By deriving principles of good design from the problematic sorts of design that we face today, we can also see what values drive these principles: respect for the user as a human being, not a another cog in the machine or a wallet to empty; respect for their time, since time is after all their life; respect for truth; respect for the reason, experience and taste of the individual, not the irrational impulses of the masses; a disdain for waste and efforts lost in the creation of goods that are to become waste.

You may not share these values. These are my values, and what I have used to derive the principles of good design above.
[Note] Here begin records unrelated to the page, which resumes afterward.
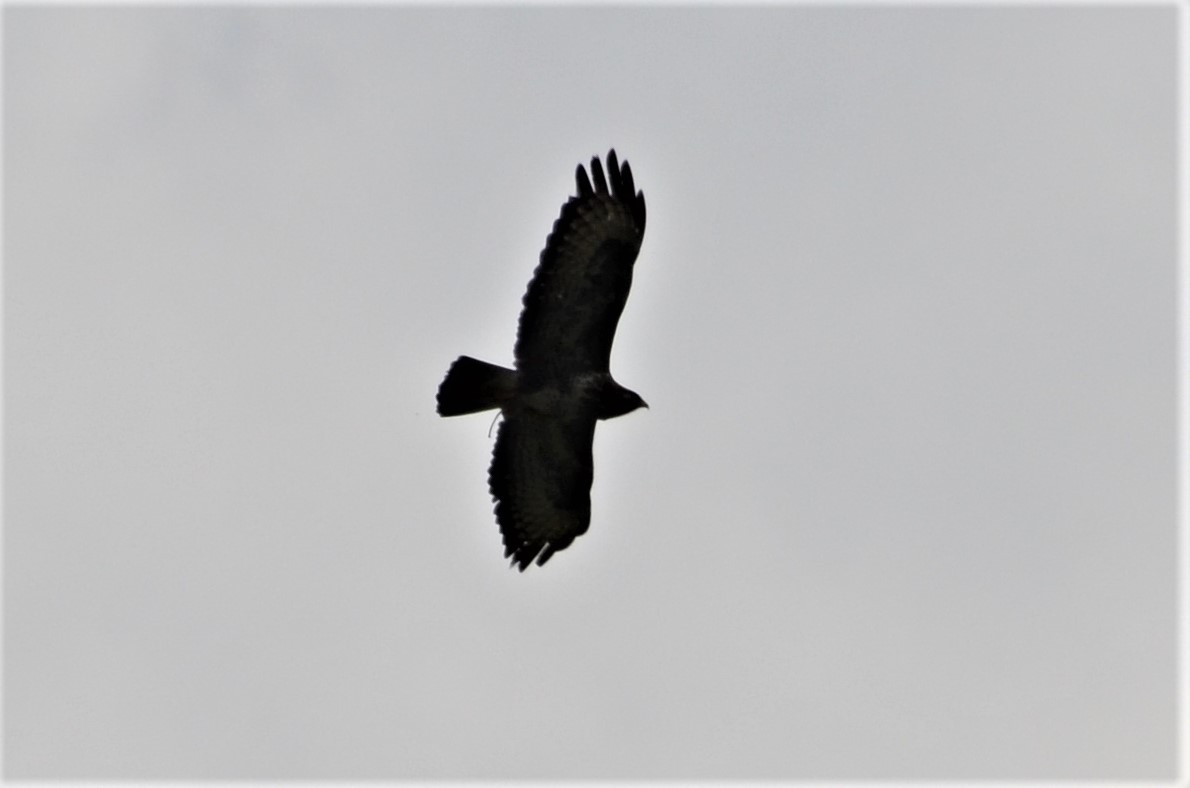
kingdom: Animalia
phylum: Chordata
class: Aves
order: Accipitriformes
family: Accipitridae
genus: Buteo
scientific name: Buteo buteo
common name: Common buzzard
You don’t have to accept them or follow them, but they serve as a rational foundation on which a clearer and more meaningful design philosophy for the modern age can be constructed, and a discussion on principles of good design naturally leads back to a discussion on, and in some cases a formation of, values.

I am not going to dive into a discussion on morality here, the purpose of this post is only to illustrate the direct connection and practical application of moral values in modern design, and how principles of good design are to be derived from those. If you disagree with the specifics, a discussion on both sides of the topic is welcome and needed, i.e. a discussion on what values our society should hold, and the specifics of how these values are to be upheld in the work we create.